Accenture said that AI is so pervasive in enterprise transformation that it won't break out figures going forward. And although AI is everywhere, Accenture noted that half of the advanced AI projects also require a data project.
The consulting giant broke out advanced AI--a category with generative AI, agentic AI and physical AI--bookings were $2.2 billion in the first quarter, double from a year ago. Accenture also said that it has reached its goal of 80,000 AI and data professionals.
Accenture reported first quarter earnings of $3.54 a share on revenue of $18.7 billion, up 6% from a year ago. For fiscal 2026, Accenture is projecting revenue growth of 2% to 5%.
CEO Julie Sweet explained how AI is now everywhere just like cloud is.
"As we think about the advanced AI opportunity ahead, as you know, we were the first in our industry to share our bookings and revenue from advanced AI, which we define as GenAI, Agentic AI and physical AI and does not include data, classical AI or RPA. "This will be the last quarter in which we share these specific metrics. The demand for AI is both real and rapidly maturing. We've now reached a point where advanced AI is being embedded in some way across nearly everything we do, and many of our clients are focusing on moving beyond standalone proof of concepts or initiatives."
Sweet said the AI disclosure made sense in late 2023 when bookings were $100 million across 100 projects. Today, Accenture has delivered about $11.5 billion in bookings across 11,000 projects with revenue of $4.8 billion. Advanced AI is being deployed in 1,300 of Accenture's 9,000 clients.
Accenture said its focus is scaled projects that integrate multiple forms of AI. In other words, it's difficult to separate AI from broader projects. Sweet said "demand for reinvention remains strong" and transformation projects include both digital core (cloud and data projects) as well as AI and cover everything from manufacturing to finance and insurance to supply chain.
"Starting with the demand environment, clients continue to prioritize their most strategic and large-scale transformational programs, which convert to revenue more slowly but position us at the center of the reinvention agendas. The pace of overall spending and discretionary spend in our market is at the same levels we have seen over the last year," said Sweet.

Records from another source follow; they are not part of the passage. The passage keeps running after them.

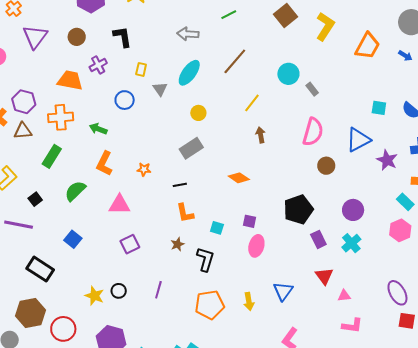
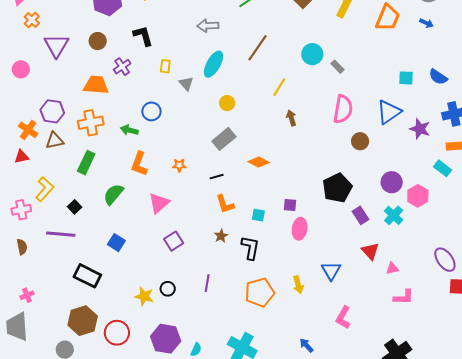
blue circle: (125, 100) -> (151, 111), moved
orange diamond: (239, 178) -> (259, 162), moved
pink triangle: (119, 205) -> (159, 203), turned -35
pink hexagon: (400, 230) -> (418, 196), moved

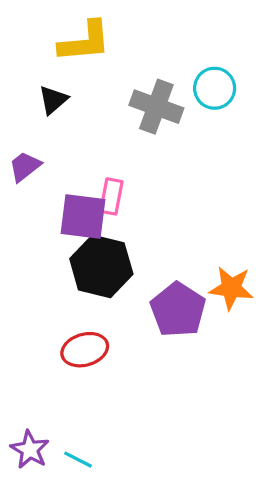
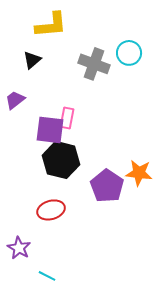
purple star: (30, 450) -> (19, 248), moved

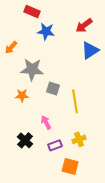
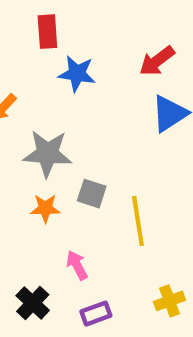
red rectangle: (32, 11) -> (47, 32), turned 63
orange star: (22, 95) -> (45, 208), moved
yellow cross: (79, 139) -> (170, 301), moved

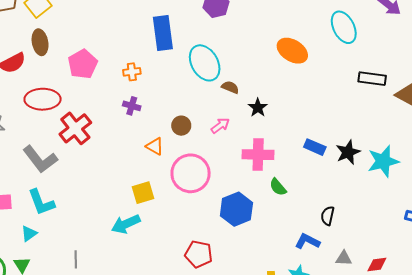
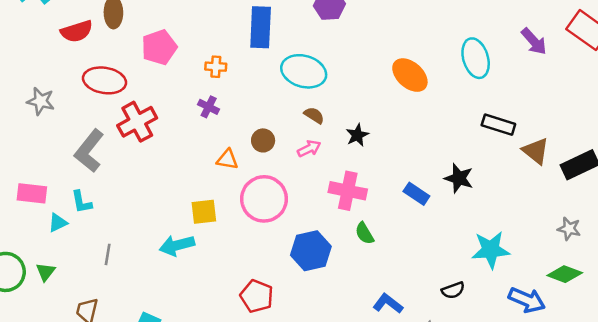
cyan ellipse: (205, 63) -> (304, 71), turned -54
brown semicircle: (230, 87) -> (314, 115), moved
orange triangle: (155, 146) -> (227, 159), turned -30
black star: (348, 152) -> (459, 178), moved, turned 30
gray L-shape: (40, 159) -> (89, 151), turned 66
cyan star: (383, 161) -> (491, 250), moved
cyan L-shape: (41, 202) -> (81, 202), size x0.7
black semicircle: (328, 216) -> (453, 290), moved, turned -132
cyan triangle: (29, 234) -> (58, 223), moved
gray line: (76, 259) -> (108, 254), moved

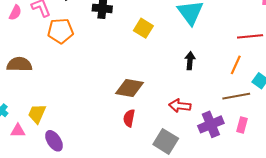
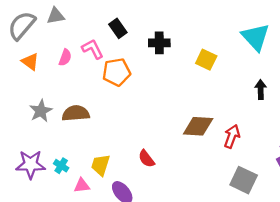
red arrow: (180, 106) -> (232, 136), moved, turned 110
red semicircle: (129, 118) -> (146, 159), moved, turned -42

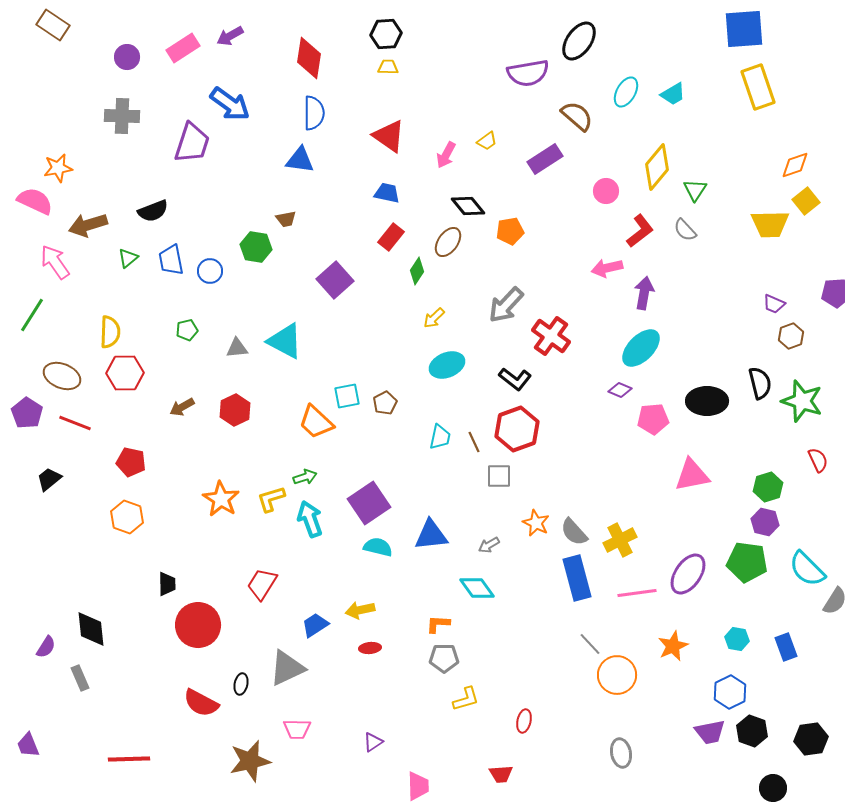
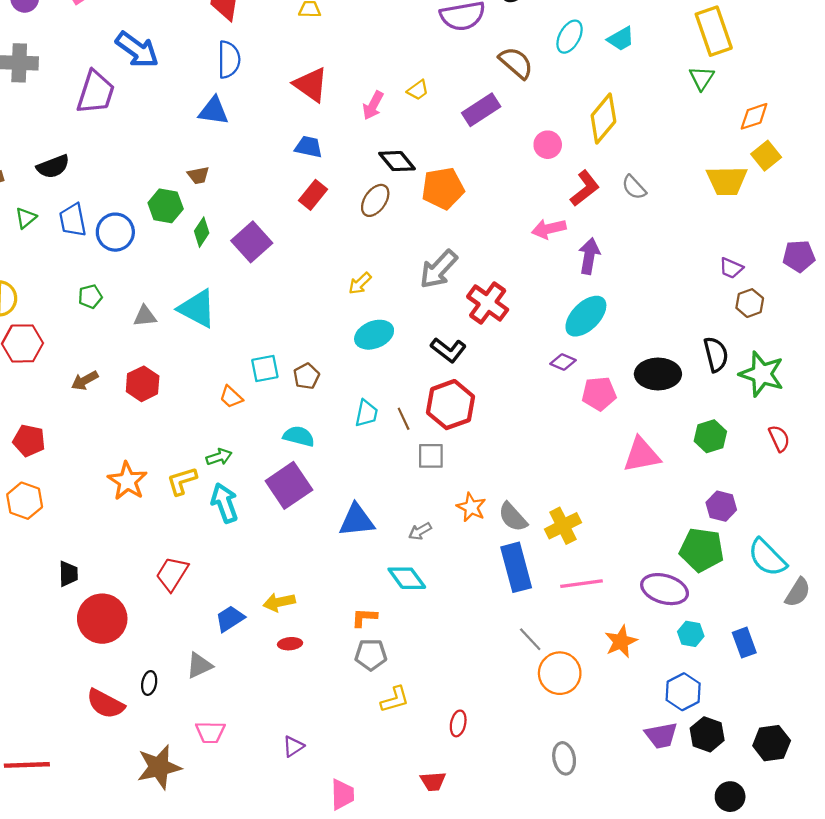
green triangle: (695, 190) -> (702, 78), moved
orange pentagon: (510, 231) -> (443, 188), size x1.4
blue circle: (210, 271) -> (115, 232), size x1.4
green diamond: (417, 271) -> (202, 232), moved
orange trapezoid: (316, 422) -> (231, 397), size x0.6
green hexagon: (768, 487) -> (710, 436), moved
cyan semicircle: (378, 547) -> (299, 436), moved
purple ellipse: (688, 574) -> (665, 589), moved, turned 72
gray triangle: (287, 668) -> (199, 666), size x0.7

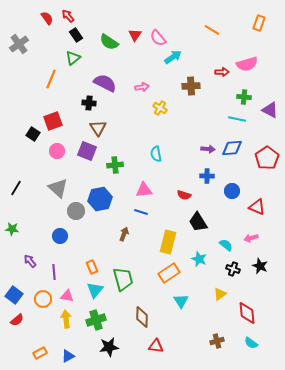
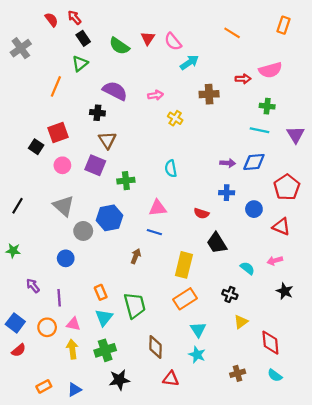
purple triangle: (270, 110) -> (296, 135), moved, turned 30
red pentagon: (267, 158) -> (287, 187), moved
cyan star: (199, 259) -> (197, 355), moved
black cross: (233, 269) -> (230, 294), moved

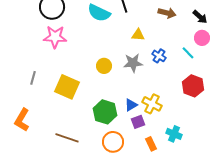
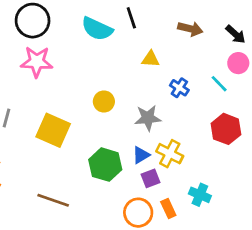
gray star: (133, 63) -> (148, 118), moved
orange circle: (113, 142) -> (138, 213), moved

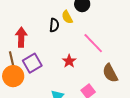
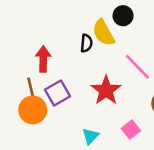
yellow semicircle: (67, 17) -> (103, 33), size x1.5
red star: (69, 61) -> (106, 90), size x1.6

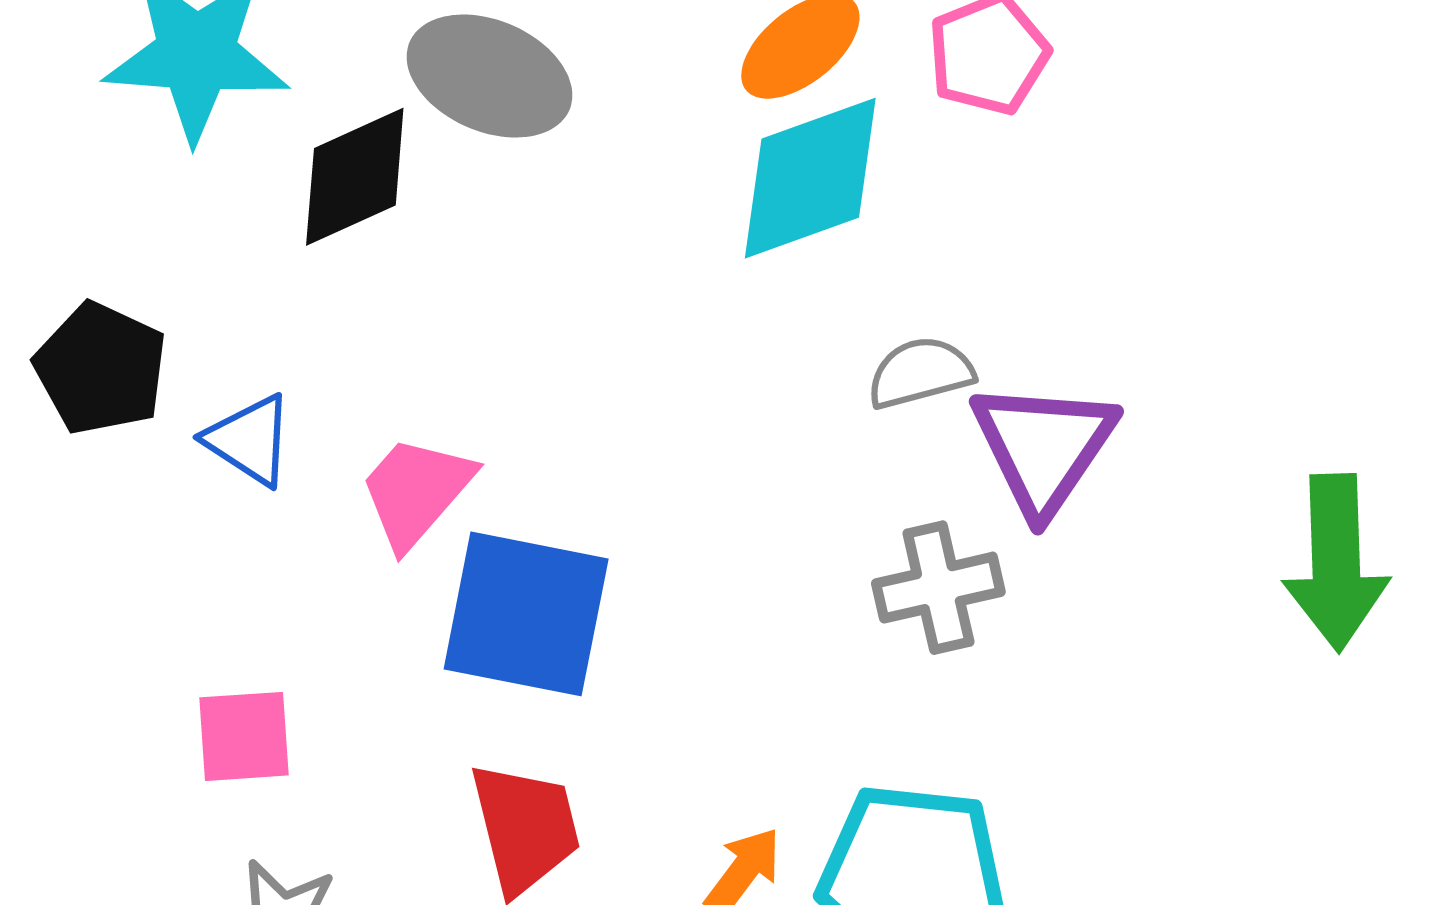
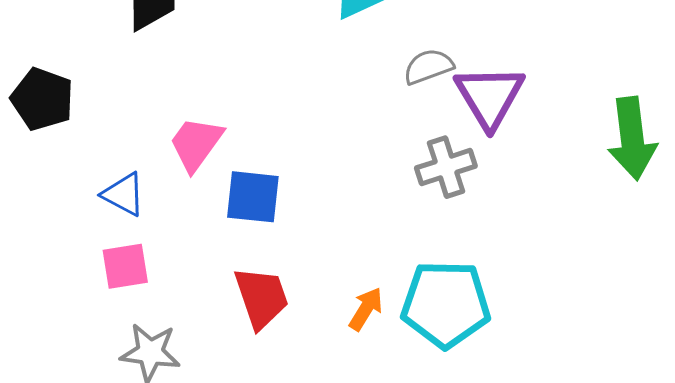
blue triangle: (249, 440) -> (124, 194), moved
blue square: (526, 614) -> (253, 197), size x0.7

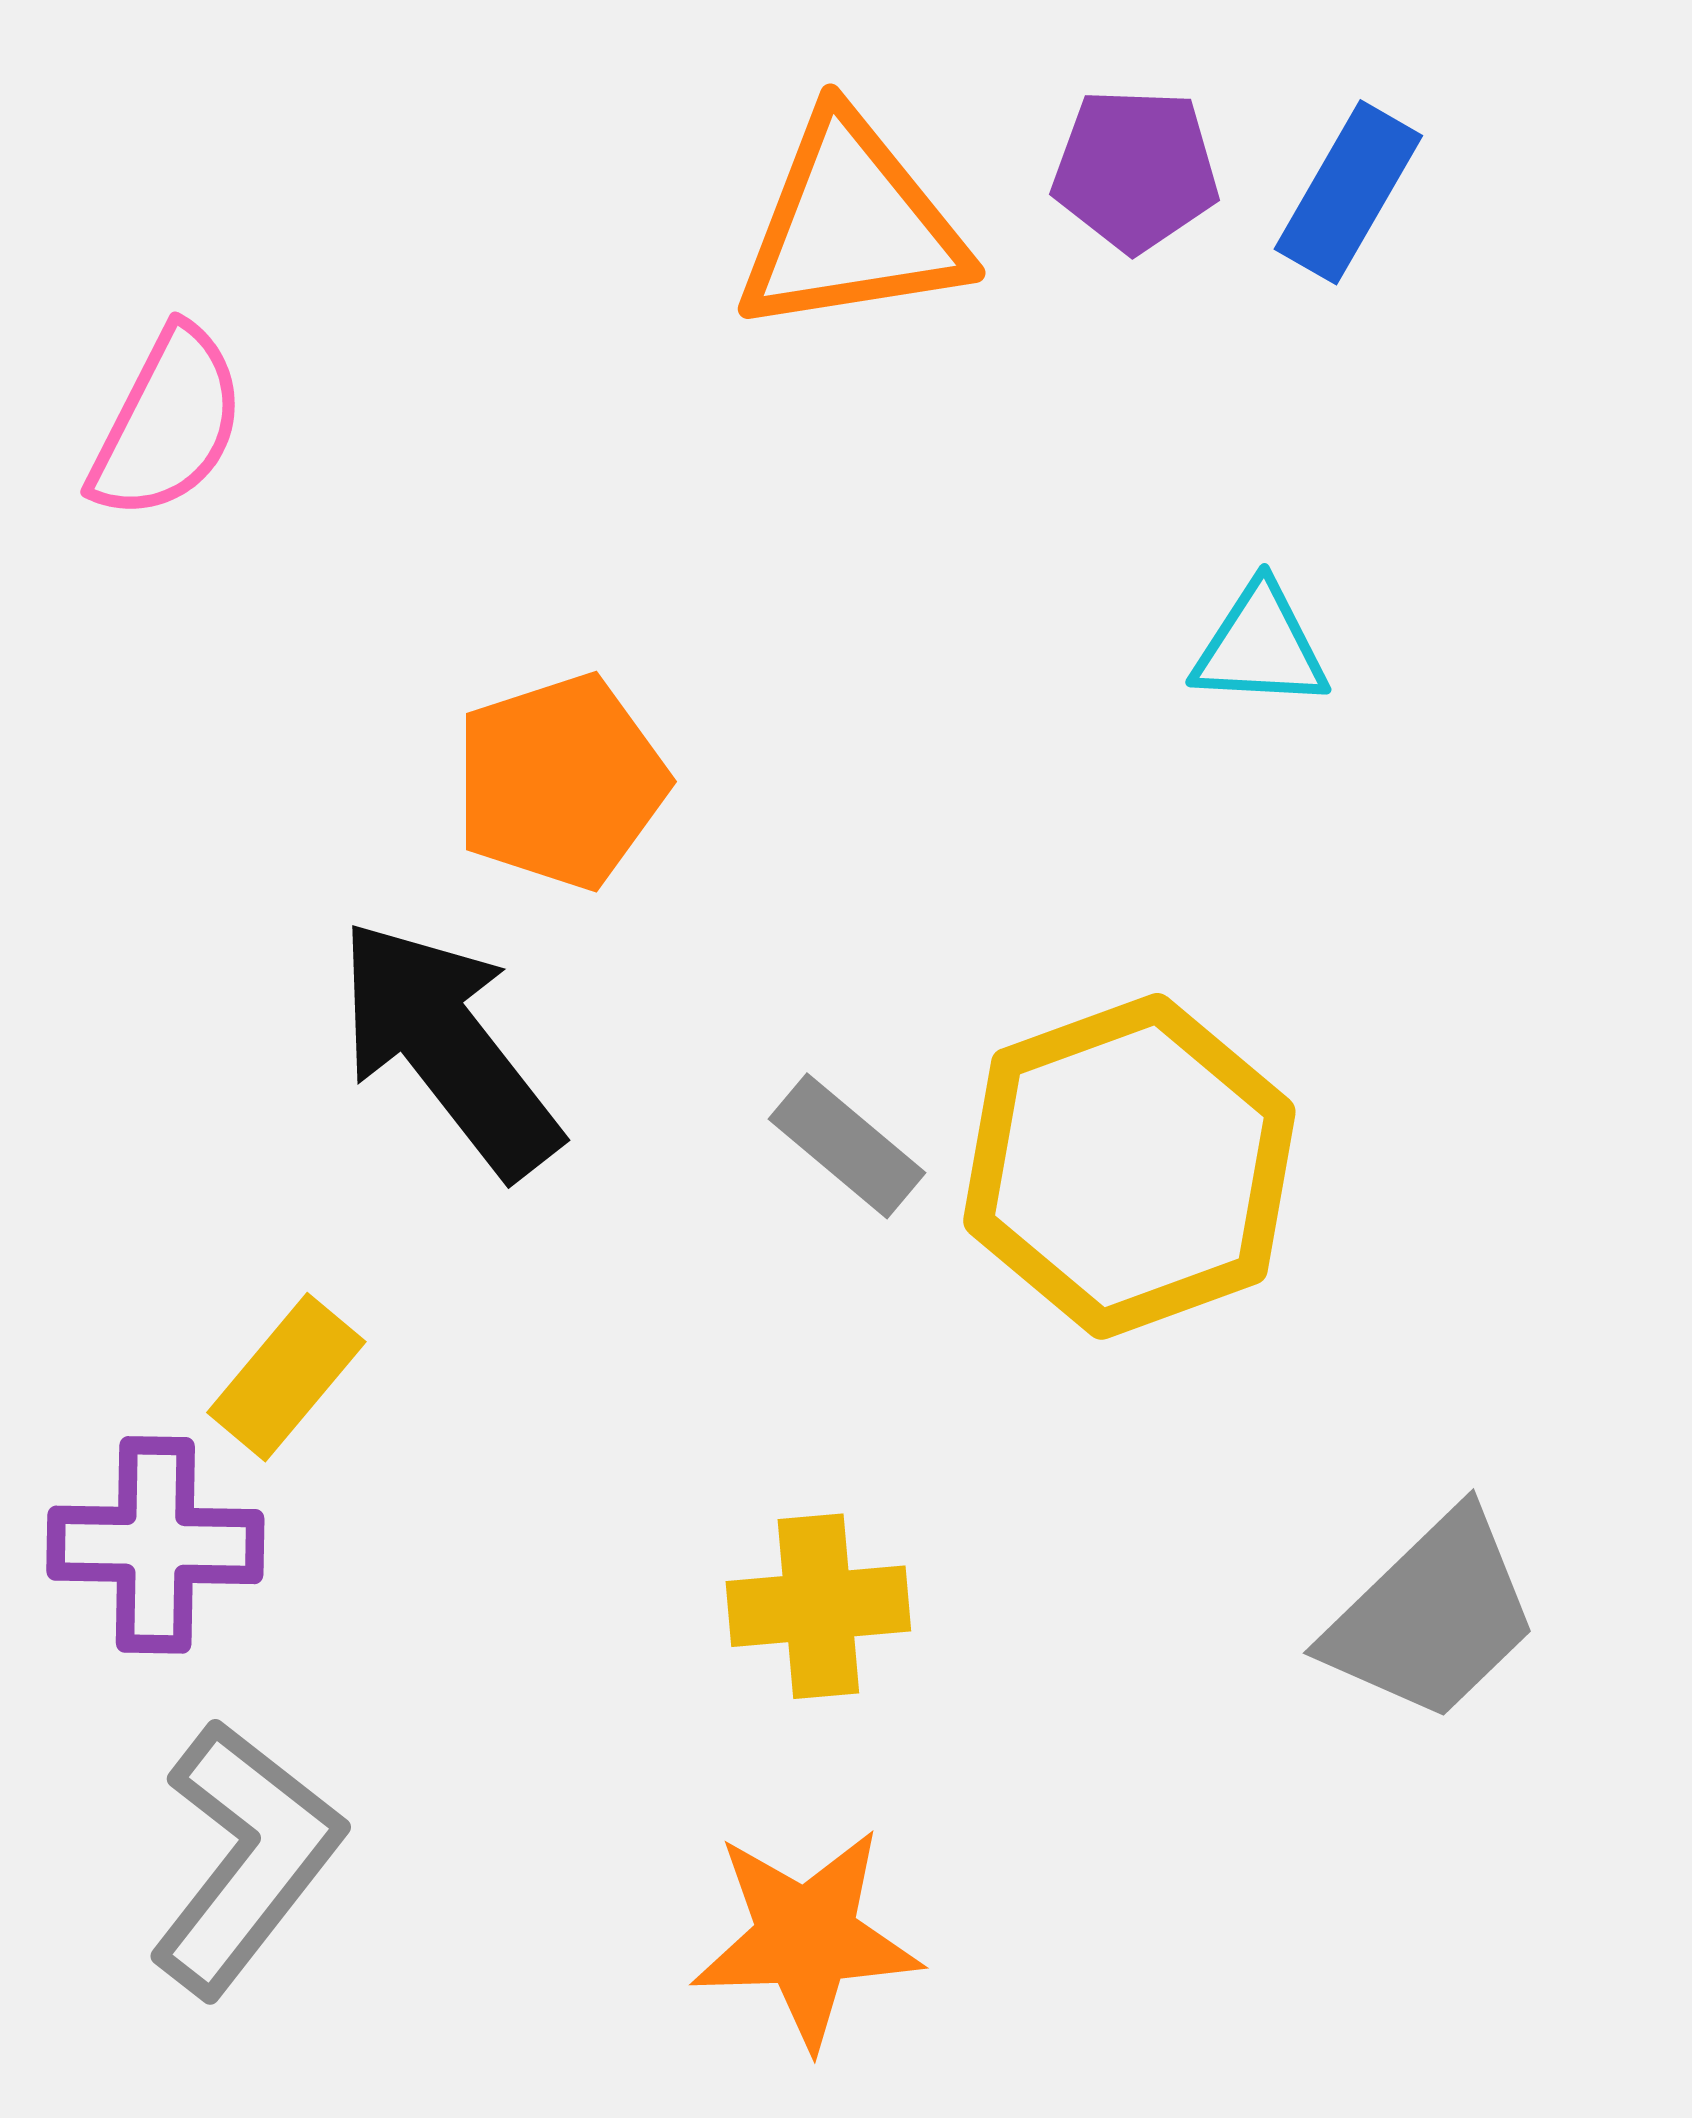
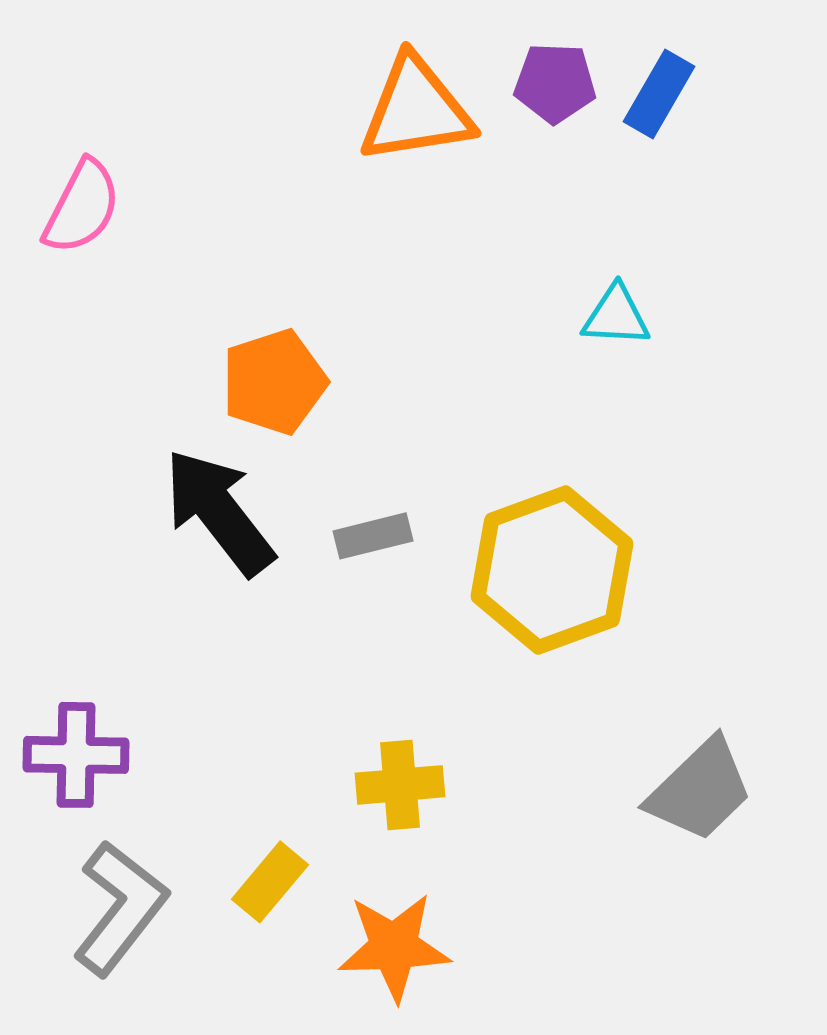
gray rectangle: (847, 1146) -> (373, 536), moved, turned -54
yellow rectangle: (286, 1377) -> (270, 882), moved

According to Accenture, AI projects almost inevitably mean data transformation. "When companies tell us they want to use AI, they quickly realize that AI is only as powerful as the data underneath it," said Sweet. "Most organizations have mountains of data spread across systems, stored in different formats, often unreliable or incomplete. Before AI can create value, underlying data and the processes connected to it need to be simplified, cleaned, connected and properly governed."
Accenture is using AI to modernize data platforms and improve quality at scale. Sweet said at least half of the advanced AI projects also require a data project.
Sweet cited projects with Essity and Bristol Myers Squibb as examples of clients leveraging AI agents to automate processes. "The real opportunity is not proving AI works, it is making it work everywhere. Scaling AI means working with all forms of AI and means embedding it across critical processes so it transforms outcomes," said Sweet.

Other takeaways from Accenture's first quarter earnings call:
- "Enterprise AI is fundamentally different than consumer AI. Consumer AI adoption is instant. In the enterprise, you can't adopt it unless you have the right security. You've done the right work around processes and most companies have fragmented and siloed processes. You have to have the right data and most companies have mountains of data with a lot of issues in the data, and we call it they have process debt, they have data debt. And of course, they need a modern digital core. And that's why so many companies are still early in the journey," said Sweet.
- Productivity isn't driving AI projects as much. "when you look at our bigger deals over the last quarter, for example, you see that advanced AI is a bigger part of those deals, but you also see that it's both growth and cost because clients are not only fixated on the productivity side. You cannot cut your way to growth. And in this market, they need to find more growth," said Sweet.
- Banking is leading in AI and finance and procurement are key use cases. Energy and utilities and pharmaceuticals are early in terms of scaling. "There are leaders in every industry who already had strong digital course who are leapfrogging. It's very different than cloud where you have some industries like, say, energy lagging behind for quite some time. It's quite different this time," said Sweet.